In Positively 4th Street, David Hajdu (author of an award-winning biography of Billy Strayhorn, one of Duke Ellington's composing partners) spins a dense group biography of Dylan and a trio of his close pals during the early '60s: folk goddess Joan Baez, her recently deceased sister Mimi, and Mimi's husband Richard Fariña, a hipster-hustler best remembered for the popular countercultural student novel Been Down So Long It Looks Like Up to Me (1966). Hajdu nowhere bludgeons the reader with the meaning or larger importance of the story he tells. He trusts that the inherent color of his subjects and his own skill at presenting character through incident will captivate -- and it mostly does. Hajdu clearly sees Richard Fariña as the linchpin.
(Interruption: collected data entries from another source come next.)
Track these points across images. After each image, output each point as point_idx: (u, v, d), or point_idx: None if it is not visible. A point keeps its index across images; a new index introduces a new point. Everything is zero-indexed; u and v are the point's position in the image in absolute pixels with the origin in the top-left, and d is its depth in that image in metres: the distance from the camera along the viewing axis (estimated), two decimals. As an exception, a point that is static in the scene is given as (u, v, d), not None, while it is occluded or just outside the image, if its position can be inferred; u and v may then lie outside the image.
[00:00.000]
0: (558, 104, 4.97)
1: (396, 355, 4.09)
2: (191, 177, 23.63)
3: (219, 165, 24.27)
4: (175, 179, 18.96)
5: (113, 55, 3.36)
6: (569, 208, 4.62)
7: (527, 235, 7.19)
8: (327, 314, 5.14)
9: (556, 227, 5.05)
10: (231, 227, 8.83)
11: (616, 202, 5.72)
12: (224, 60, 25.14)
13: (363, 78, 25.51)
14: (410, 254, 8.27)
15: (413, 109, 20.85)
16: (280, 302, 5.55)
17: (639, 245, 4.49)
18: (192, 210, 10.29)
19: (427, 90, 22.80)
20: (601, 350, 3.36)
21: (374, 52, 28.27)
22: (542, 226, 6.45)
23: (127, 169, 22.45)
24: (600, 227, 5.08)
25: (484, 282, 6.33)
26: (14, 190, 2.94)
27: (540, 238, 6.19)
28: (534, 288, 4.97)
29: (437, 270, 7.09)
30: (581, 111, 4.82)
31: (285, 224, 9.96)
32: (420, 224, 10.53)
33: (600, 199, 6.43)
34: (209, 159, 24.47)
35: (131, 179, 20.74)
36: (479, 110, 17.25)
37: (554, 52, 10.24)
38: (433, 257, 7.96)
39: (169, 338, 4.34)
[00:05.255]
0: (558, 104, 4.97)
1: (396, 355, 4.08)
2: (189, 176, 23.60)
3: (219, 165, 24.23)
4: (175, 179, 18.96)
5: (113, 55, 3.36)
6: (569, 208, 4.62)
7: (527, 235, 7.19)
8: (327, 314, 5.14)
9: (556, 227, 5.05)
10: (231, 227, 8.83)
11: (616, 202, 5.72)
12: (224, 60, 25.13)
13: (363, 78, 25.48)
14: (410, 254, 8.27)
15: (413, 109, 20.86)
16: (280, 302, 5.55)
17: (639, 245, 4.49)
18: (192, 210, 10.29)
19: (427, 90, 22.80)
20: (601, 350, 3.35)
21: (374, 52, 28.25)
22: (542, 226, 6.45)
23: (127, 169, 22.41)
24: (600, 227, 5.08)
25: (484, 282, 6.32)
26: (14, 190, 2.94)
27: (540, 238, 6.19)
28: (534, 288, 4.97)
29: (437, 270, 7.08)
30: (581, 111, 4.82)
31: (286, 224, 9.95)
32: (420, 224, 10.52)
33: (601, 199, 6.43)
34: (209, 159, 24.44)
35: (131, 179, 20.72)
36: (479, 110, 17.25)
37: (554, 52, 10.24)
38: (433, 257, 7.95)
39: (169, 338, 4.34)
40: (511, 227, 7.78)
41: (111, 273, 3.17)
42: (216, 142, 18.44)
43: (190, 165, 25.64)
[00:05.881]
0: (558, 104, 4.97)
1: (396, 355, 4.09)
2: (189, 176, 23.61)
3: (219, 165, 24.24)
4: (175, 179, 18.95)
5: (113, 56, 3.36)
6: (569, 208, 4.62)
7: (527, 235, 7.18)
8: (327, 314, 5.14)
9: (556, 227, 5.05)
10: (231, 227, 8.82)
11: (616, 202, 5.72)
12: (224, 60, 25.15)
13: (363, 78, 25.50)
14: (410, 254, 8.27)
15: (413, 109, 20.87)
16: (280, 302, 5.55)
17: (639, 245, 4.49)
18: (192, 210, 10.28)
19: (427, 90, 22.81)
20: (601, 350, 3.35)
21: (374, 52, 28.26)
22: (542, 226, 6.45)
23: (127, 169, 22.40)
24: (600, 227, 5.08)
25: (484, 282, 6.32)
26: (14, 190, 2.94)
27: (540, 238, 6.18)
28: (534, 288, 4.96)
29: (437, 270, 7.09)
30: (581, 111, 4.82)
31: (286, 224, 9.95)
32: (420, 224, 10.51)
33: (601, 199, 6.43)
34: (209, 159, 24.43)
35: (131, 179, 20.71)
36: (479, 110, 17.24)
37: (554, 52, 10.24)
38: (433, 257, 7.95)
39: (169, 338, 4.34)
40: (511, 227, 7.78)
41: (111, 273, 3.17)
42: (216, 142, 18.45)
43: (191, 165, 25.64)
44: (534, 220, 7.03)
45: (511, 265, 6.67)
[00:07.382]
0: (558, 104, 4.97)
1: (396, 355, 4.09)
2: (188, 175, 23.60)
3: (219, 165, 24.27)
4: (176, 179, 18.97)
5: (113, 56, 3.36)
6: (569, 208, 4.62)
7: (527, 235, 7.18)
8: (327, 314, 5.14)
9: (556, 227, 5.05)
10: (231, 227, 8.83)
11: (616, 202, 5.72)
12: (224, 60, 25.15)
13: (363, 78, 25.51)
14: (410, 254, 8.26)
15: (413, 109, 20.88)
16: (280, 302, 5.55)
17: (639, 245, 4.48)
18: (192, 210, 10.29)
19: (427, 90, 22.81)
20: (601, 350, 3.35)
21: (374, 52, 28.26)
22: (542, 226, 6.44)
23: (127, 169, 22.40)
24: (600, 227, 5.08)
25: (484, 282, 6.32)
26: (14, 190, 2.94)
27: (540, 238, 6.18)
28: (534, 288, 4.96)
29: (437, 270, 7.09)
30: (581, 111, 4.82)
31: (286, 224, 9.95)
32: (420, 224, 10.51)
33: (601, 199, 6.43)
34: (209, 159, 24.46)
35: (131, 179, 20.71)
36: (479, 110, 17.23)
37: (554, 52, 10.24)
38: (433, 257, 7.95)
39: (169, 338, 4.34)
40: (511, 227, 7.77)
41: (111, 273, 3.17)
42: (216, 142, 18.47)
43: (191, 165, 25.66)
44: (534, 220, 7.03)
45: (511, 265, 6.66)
He has even complained (lamely) that he didn't want his book coming out amid the hype surrounding Dylan's 60th birthday; his is not just another Dylan book. (I suspect Hajdu wanted to write a straight Fariña bio, but that linking him to Dylan was the only way he could sell his proposal.)

While he resolutely shows-not-tells, Hajdu unconvincingly implies that Fariña's early blatherings about poetry-with-a-beat were key to Dylan's artistic renaissance circa 1964-66, when Dylan grew beyond folk and became a true cultural giant. Complaints from other early Dylan associates that Dylan ripped them off and sucked them dry have been proven absurd by time. While Dylan doubtlessly copped a song or two or some vocal mannerisms from, say, folkie Dave Van Ronk, Van Ronk has had decades to prove himself Dylan's equal and failed. But any fantasy of influence and promise can be projected on Fariña, since he died before his long-term creative powers could be fairly judged. In a bizarre, almost unbelievable, turn of events, Fariña was killed in a motorcycle accident in 1966, on the very day his novel was released. That event ends Positively 4th Street, and in his last sentence, Hajdu reveals that Fariña's next project was to be a memoir of his days with the Baez sisters and Dylan. It's as if Hajdu has creepily adopted Fariña's goals as his own.
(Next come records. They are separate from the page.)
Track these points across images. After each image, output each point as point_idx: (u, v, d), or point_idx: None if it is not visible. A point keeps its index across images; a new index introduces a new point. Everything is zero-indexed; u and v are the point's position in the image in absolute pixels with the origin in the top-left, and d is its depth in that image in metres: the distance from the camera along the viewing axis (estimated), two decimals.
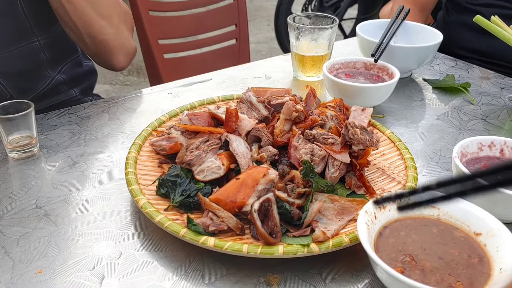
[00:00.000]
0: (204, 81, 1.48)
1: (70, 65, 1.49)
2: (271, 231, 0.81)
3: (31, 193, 0.98)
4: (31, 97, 1.39)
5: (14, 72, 1.33)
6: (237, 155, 0.94)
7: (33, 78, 1.39)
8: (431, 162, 1.10)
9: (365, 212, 0.78)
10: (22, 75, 1.36)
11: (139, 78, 4.40)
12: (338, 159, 0.93)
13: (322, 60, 1.44)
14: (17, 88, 1.36)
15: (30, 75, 1.38)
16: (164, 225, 0.82)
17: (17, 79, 1.35)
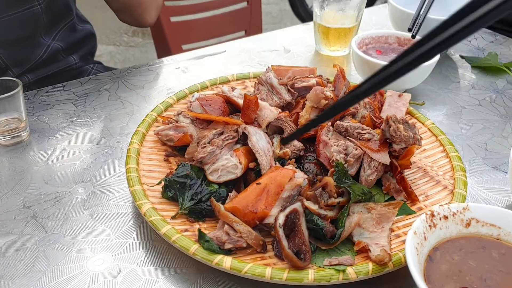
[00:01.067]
0: (216, 53, 1.32)
1: (65, 30, 1.34)
2: (298, 249, 0.68)
3: (18, 189, 0.85)
4: (27, 67, 1.25)
5: (11, 40, 1.19)
6: (257, 152, 0.80)
7: (29, 46, 1.25)
8: (476, 158, 0.96)
9: (414, 233, 0.65)
10: (19, 43, 1.21)
11: (145, 40, 4.21)
12: (375, 159, 0.79)
13: (349, 32, 1.28)
14: (14, 58, 1.22)
15: (27, 43, 1.23)
16: (171, 239, 0.69)
17: (13, 48, 1.20)
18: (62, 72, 1.36)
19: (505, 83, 1.23)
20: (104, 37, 4.21)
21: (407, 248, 0.62)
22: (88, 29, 1.44)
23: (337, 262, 0.67)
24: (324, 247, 0.70)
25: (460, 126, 1.05)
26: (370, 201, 0.76)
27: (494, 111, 1.11)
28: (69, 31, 1.36)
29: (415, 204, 0.80)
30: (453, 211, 0.69)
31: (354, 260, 0.68)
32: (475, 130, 1.04)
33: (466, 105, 1.13)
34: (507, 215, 0.69)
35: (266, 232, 0.73)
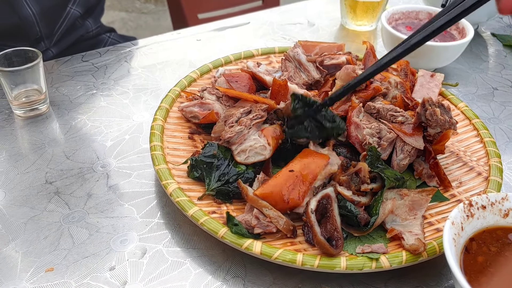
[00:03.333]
0: (238, 25, 1.28)
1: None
2: (330, 236, 0.66)
3: (40, 163, 0.83)
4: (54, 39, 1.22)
5: (45, 7, 1.16)
6: None
7: (56, 15, 1.22)
8: (509, 143, 0.93)
9: (452, 223, 0.62)
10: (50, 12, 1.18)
11: (157, 7, 4.13)
12: (409, 144, 0.76)
13: (377, 6, 1.23)
14: (47, 27, 1.19)
15: (56, 11, 1.20)
16: (199, 221, 0.68)
17: (46, 17, 1.18)
18: (81, 41, 1.33)
19: None
20: (116, 3, 4.14)
21: (444, 239, 0.60)
22: None
23: (370, 250, 0.65)
24: (357, 234, 0.68)
25: (492, 109, 1.02)
26: (403, 187, 0.74)
27: None
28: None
29: (448, 191, 0.77)
30: (492, 200, 0.67)
31: (387, 248, 0.66)
32: (508, 113, 1.01)
33: (498, 87, 1.09)
34: None
35: (295, 217, 0.71)
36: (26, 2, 1.12)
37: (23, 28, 1.15)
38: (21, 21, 1.13)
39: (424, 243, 0.65)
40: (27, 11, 1.12)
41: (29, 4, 1.12)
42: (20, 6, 1.11)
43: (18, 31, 1.15)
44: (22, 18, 1.13)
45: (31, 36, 1.17)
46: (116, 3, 4.13)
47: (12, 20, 1.12)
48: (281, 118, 0.81)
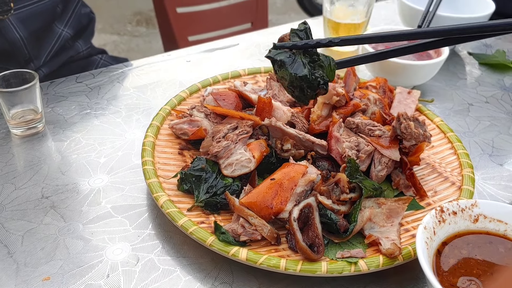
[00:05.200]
0: (228, 47, 1.34)
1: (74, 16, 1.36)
2: (311, 242, 0.70)
3: (36, 179, 0.87)
4: (43, 59, 1.27)
5: (33, 30, 1.21)
6: None
7: (45, 37, 1.27)
8: (483, 155, 0.98)
9: (424, 228, 0.67)
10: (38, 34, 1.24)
11: (149, 29, 4.21)
12: (386, 156, 0.81)
13: (358, 28, 1.29)
14: (35, 49, 1.24)
15: (44, 33, 1.26)
16: (188, 231, 0.72)
17: (34, 39, 1.23)
18: (72, 61, 1.38)
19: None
20: (108, 26, 4.21)
21: (417, 242, 0.65)
22: (89, 12, 1.46)
23: (349, 255, 0.69)
24: (337, 240, 0.72)
25: (467, 123, 1.07)
26: (381, 196, 0.78)
27: (501, 109, 1.13)
28: (77, 17, 1.38)
29: (423, 200, 0.82)
30: (462, 207, 0.71)
31: (366, 253, 0.70)
32: (482, 127, 1.06)
33: (474, 102, 1.15)
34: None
35: (279, 225, 0.75)
36: (13, 26, 1.16)
37: (12, 50, 1.19)
38: (9, 45, 1.18)
39: (399, 247, 0.69)
40: (15, 35, 1.17)
41: (16, 28, 1.17)
42: (7, 30, 1.16)
43: (7, 54, 1.20)
44: (10, 42, 1.17)
45: (20, 58, 1.21)
46: (108, 26, 4.20)
47: (0, 44, 1.17)
48: (266, 134, 0.86)
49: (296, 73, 0.70)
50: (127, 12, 4.44)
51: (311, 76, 0.71)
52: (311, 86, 0.71)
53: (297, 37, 0.74)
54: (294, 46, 0.72)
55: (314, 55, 0.72)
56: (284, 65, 0.71)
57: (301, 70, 0.70)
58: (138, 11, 4.45)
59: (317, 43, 0.72)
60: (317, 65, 0.72)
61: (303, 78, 0.70)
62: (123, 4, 4.56)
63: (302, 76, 0.70)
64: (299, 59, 0.71)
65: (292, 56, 0.72)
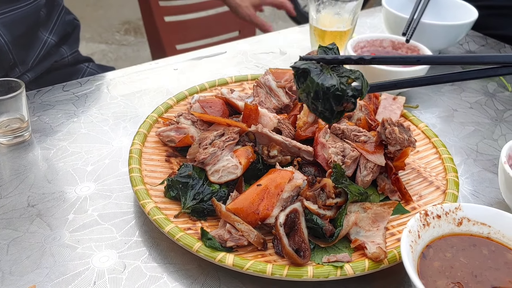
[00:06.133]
0: (215, 54, 1.34)
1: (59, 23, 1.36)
2: (298, 247, 0.70)
3: (22, 188, 0.87)
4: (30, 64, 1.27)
5: (18, 35, 1.21)
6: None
7: (31, 42, 1.27)
8: (467, 160, 1.00)
9: (409, 232, 0.68)
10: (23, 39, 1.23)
11: (137, 38, 4.21)
12: (371, 161, 0.82)
13: (344, 36, 1.31)
14: (20, 54, 1.24)
15: (29, 39, 1.26)
16: (175, 237, 0.72)
17: (19, 44, 1.23)
18: (57, 68, 1.38)
19: (496, 86, 1.26)
20: (96, 35, 4.21)
21: (402, 246, 0.65)
22: (73, 19, 1.46)
23: (335, 259, 0.70)
24: (323, 245, 0.73)
25: (452, 129, 1.09)
26: (366, 201, 0.79)
27: (485, 114, 1.15)
28: (61, 23, 1.38)
29: (409, 204, 0.83)
30: (446, 210, 0.72)
31: (351, 257, 0.71)
32: (467, 133, 1.08)
33: (458, 108, 1.16)
34: (497, 214, 0.72)
35: (266, 231, 0.75)
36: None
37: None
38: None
39: (385, 251, 0.70)
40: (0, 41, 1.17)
41: (1, 33, 1.17)
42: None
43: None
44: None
45: (4, 63, 1.21)
46: (96, 35, 4.19)
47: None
48: (253, 140, 0.87)
49: (323, 82, 0.62)
50: (115, 22, 4.44)
51: (340, 85, 0.62)
52: (338, 97, 0.62)
53: (324, 54, 0.68)
54: (323, 60, 0.66)
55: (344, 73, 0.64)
56: (310, 73, 0.63)
57: (329, 80, 0.63)
58: (126, 20, 4.46)
59: (347, 58, 0.66)
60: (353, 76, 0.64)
61: (330, 88, 0.62)
62: (112, 14, 4.57)
63: (329, 86, 0.62)
64: (327, 72, 0.64)
65: (319, 68, 0.65)
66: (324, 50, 0.69)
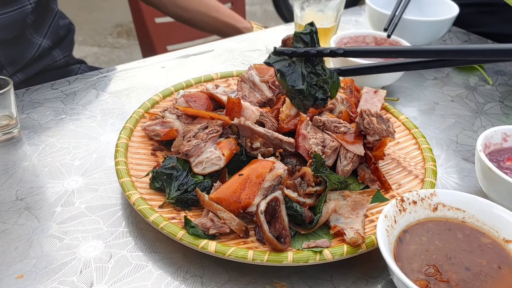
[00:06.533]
0: (202, 53, 1.36)
1: (53, 27, 1.38)
2: (279, 234, 0.73)
3: (11, 182, 0.89)
4: (20, 66, 1.29)
5: (4, 39, 1.22)
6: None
7: (21, 46, 1.29)
8: (447, 150, 1.02)
9: (385, 216, 0.70)
10: (11, 43, 1.25)
11: (129, 41, 4.23)
12: (351, 151, 0.85)
13: (328, 32, 1.33)
14: (8, 56, 1.25)
15: (18, 42, 1.27)
16: (159, 226, 0.74)
17: (7, 47, 1.24)
18: (49, 69, 1.40)
19: (477, 80, 1.29)
20: (89, 38, 4.22)
21: (378, 230, 0.68)
22: (68, 23, 1.48)
23: (315, 245, 0.72)
24: (303, 232, 0.75)
25: (433, 121, 1.11)
26: (346, 189, 0.81)
27: (466, 107, 1.17)
28: (55, 28, 1.40)
29: (388, 193, 0.85)
30: (422, 196, 0.75)
31: (331, 243, 0.73)
32: (447, 125, 1.10)
33: (440, 101, 1.19)
34: (471, 199, 0.75)
35: (248, 219, 0.77)
36: None
37: None
38: None
39: (363, 236, 0.72)
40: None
41: None
42: None
43: None
44: None
45: None
46: (89, 39, 4.21)
47: None
48: (236, 132, 0.89)
49: (293, 85, 0.65)
50: (108, 25, 4.46)
51: (307, 90, 0.65)
52: (308, 100, 0.67)
53: (301, 41, 0.67)
54: (294, 54, 0.67)
55: (317, 67, 0.66)
56: (282, 75, 0.65)
57: (298, 83, 0.65)
58: (119, 23, 4.48)
59: (319, 52, 0.67)
60: (320, 80, 0.66)
61: (300, 91, 0.65)
62: (104, 17, 4.59)
63: (299, 89, 0.65)
64: (299, 68, 0.65)
65: (292, 65, 0.66)
66: (301, 37, 0.68)
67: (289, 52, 0.67)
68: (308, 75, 0.65)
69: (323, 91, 0.65)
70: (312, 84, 0.65)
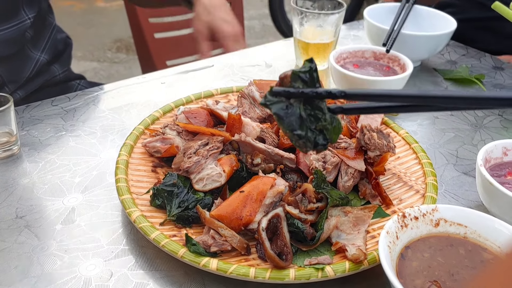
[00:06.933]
0: (200, 69, 1.37)
1: (51, 42, 1.39)
2: (280, 251, 0.72)
3: (11, 200, 0.88)
4: (21, 83, 1.29)
5: (5, 55, 1.23)
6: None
7: (20, 62, 1.29)
8: (448, 165, 1.02)
9: (387, 233, 0.70)
10: (11, 59, 1.26)
11: (128, 56, 4.25)
12: (352, 166, 0.85)
13: (327, 47, 1.34)
14: (9, 73, 1.26)
15: (18, 58, 1.28)
16: (160, 244, 0.73)
17: (7, 63, 1.25)
18: (48, 85, 1.40)
19: None
20: (88, 53, 4.24)
21: (380, 246, 0.67)
22: (65, 37, 1.48)
23: (316, 262, 0.71)
24: (305, 248, 0.74)
25: (433, 135, 1.12)
26: (347, 205, 0.81)
27: (465, 121, 1.17)
28: (53, 42, 1.40)
29: (389, 208, 0.85)
30: (423, 212, 0.74)
31: (333, 260, 0.73)
32: (447, 139, 1.10)
33: (439, 115, 1.19)
34: (472, 215, 0.75)
35: (250, 237, 0.77)
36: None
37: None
38: None
39: (364, 252, 0.71)
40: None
41: None
42: None
43: None
44: None
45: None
46: (88, 54, 4.23)
47: None
48: (236, 149, 0.89)
49: (291, 130, 0.59)
50: (107, 40, 4.49)
51: (306, 136, 0.60)
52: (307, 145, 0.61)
53: (299, 80, 0.61)
54: (292, 95, 0.61)
55: (317, 110, 0.60)
56: (280, 119, 0.60)
57: (296, 127, 0.59)
58: (118, 38, 4.50)
59: (316, 93, 0.60)
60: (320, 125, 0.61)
61: (299, 136, 0.60)
62: (103, 32, 4.61)
63: (298, 134, 0.59)
64: (298, 110, 0.60)
65: (290, 107, 0.60)
66: (299, 75, 0.61)
67: (286, 94, 0.61)
68: (307, 118, 0.60)
69: (323, 136, 0.60)
70: (311, 129, 0.60)
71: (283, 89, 0.62)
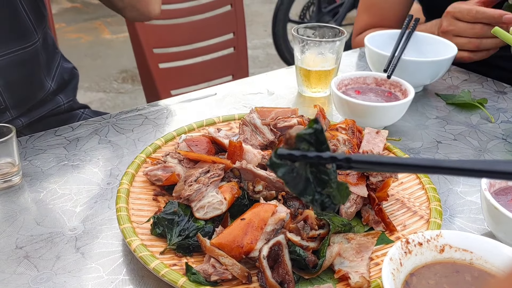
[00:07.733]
0: (203, 97, 1.38)
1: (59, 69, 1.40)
2: (282, 279, 0.71)
3: (11, 231, 0.88)
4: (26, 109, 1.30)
5: (13, 79, 1.24)
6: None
7: (30, 87, 1.30)
8: (452, 189, 1.01)
9: (390, 259, 0.68)
10: (20, 83, 1.26)
11: (134, 86, 4.30)
12: (354, 192, 0.84)
13: (329, 74, 1.34)
14: (15, 98, 1.26)
15: (28, 83, 1.29)
16: (160, 273, 0.72)
17: (15, 88, 1.25)
18: (52, 114, 1.41)
19: (479, 118, 1.29)
20: (94, 84, 4.30)
21: (383, 274, 0.66)
22: (72, 68, 1.50)
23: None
24: (307, 277, 0.73)
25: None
26: (350, 232, 0.80)
27: (469, 145, 1.17)
28: (61, 70, 1.42)
29: (393, 234, 0.83)
30: (427, 237, 0.73)
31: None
32: None
33: (442, 140, 1.19)
34: (478, 240, 0.73)
35: (251, 265, 0.76)
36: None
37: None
38: None
39: (368, 280, 0.70)
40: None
41: None
42: None
43: None
44: None
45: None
46: (94, 85, 4.28)
47: None
48: (238, 176, 0.88)
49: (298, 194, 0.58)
50: (113, 71, 4.55)
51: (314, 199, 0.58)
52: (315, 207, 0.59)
53: (304, 142, 0.58)
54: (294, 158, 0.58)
55: (324, 175, 0.57)
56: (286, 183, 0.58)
57: (303, 191, 0.58)
58: (124, 69, 4.56)
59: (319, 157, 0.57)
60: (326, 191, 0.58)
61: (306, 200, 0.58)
62: (109, 63, 4.68)
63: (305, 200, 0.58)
64: (304, 173, 0.58)
65: (296, 170, 0.58)
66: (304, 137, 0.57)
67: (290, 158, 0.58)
68: (314, 180, 0.57)
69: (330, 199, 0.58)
70: (318, 191, 0.58)
71: (288, 152, 0.58)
Hajdu glorifies Fariña (who seems merely self-aggrandizing and opportunistic to those more immune to his charms), makes Joan Baez look about as ridiculous as possible, and shows Dylan escaping her folkie-leftist orbit to become an artist of greater power and breadth than that scene could accommodate. The key to Dylan's escape from Baez's world, as cruel as it was to his erstwhile lover and early career booster, was his inauthenticity: Dylan jumped situations and styles opportunistically or by chance.
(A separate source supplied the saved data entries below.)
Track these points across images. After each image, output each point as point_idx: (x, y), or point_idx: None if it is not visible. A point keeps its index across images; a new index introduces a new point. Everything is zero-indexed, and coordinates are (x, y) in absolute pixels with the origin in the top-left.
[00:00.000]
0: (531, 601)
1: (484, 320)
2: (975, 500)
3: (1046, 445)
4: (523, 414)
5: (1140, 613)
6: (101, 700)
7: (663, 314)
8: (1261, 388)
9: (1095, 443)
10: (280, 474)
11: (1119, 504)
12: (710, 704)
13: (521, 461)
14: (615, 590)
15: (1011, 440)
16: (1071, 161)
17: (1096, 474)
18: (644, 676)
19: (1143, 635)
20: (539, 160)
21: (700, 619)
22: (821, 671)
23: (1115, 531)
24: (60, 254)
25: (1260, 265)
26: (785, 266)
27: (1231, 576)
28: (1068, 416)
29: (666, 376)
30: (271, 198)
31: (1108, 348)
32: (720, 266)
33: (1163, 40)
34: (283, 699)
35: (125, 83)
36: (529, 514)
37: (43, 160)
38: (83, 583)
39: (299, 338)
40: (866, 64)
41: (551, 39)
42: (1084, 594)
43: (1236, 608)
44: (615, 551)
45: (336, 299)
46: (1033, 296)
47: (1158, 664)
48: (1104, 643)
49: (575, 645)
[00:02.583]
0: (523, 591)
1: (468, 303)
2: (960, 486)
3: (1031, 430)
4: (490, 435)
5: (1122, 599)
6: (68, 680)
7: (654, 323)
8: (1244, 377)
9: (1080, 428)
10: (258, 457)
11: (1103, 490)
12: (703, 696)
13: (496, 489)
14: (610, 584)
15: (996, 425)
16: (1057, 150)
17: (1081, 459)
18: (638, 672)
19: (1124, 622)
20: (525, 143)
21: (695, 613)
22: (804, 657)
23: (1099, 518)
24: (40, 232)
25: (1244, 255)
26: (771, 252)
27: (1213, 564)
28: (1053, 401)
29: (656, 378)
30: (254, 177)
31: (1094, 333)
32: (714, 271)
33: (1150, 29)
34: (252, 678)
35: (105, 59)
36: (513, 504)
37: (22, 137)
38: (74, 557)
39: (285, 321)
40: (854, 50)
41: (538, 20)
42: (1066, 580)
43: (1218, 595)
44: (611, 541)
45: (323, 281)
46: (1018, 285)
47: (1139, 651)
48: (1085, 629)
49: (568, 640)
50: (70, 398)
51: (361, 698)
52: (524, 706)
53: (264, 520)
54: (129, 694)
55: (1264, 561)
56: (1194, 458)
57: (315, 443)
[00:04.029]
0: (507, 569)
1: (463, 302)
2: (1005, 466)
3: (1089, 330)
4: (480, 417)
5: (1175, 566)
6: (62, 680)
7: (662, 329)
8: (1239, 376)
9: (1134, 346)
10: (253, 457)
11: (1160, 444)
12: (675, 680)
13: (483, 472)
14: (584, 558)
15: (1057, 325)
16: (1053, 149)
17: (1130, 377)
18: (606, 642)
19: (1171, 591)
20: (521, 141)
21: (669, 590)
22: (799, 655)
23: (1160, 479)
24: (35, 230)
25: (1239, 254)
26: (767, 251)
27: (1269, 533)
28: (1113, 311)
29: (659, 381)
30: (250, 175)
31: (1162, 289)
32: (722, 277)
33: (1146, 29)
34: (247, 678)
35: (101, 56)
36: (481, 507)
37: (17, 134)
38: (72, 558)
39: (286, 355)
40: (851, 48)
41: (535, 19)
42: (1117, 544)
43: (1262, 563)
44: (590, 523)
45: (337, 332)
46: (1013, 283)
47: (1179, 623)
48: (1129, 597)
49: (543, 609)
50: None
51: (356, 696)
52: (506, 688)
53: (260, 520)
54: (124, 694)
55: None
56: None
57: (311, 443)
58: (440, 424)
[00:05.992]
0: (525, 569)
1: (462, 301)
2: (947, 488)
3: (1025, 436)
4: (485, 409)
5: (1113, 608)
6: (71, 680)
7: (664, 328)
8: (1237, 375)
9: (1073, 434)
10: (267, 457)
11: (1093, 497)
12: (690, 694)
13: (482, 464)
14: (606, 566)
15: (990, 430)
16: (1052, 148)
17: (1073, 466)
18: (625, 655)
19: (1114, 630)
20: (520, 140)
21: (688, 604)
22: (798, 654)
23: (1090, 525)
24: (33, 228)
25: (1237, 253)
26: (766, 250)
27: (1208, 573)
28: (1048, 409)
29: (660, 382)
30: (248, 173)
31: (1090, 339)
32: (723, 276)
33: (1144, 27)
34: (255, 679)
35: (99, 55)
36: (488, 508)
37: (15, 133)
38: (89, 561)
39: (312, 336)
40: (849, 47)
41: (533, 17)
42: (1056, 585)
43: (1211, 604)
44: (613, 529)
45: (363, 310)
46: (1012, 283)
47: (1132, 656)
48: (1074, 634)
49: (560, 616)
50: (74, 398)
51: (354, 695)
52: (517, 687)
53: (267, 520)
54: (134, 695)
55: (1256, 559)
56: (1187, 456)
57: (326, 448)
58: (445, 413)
Falling in love with Congress of Racial Equality volunteer Suze Rotolo led him to write his early social conscience/protest hits. He was dragged to Southern civil rights events by folk elder Theodore Bikel, not his strong desire for social justice. As Sounes relates it, Dylan himself told people that he wrote the anti-war anthem "Masters of War" merely because he thought it would sell.

What did authenticity mean to the folkies with whom Dylan passed his younger days? As Hajdu explains it, the folk aesthetic in the '50s was "styled as largely antithetical to the times...[It] posed challenges to Eisenhower-era conservatism...put a premium on naturalness and authenticity during a boom in man-made materials, especially plastic...celebrat[ed] the past rather than the 'new' and 'improved'...it was small in scale...when American society, with its new supermarkets, V-8 engines, and suburban sprawl, appeared to be physically ballooning. Folk music was down to earth when jet travel and space exploration were emerging."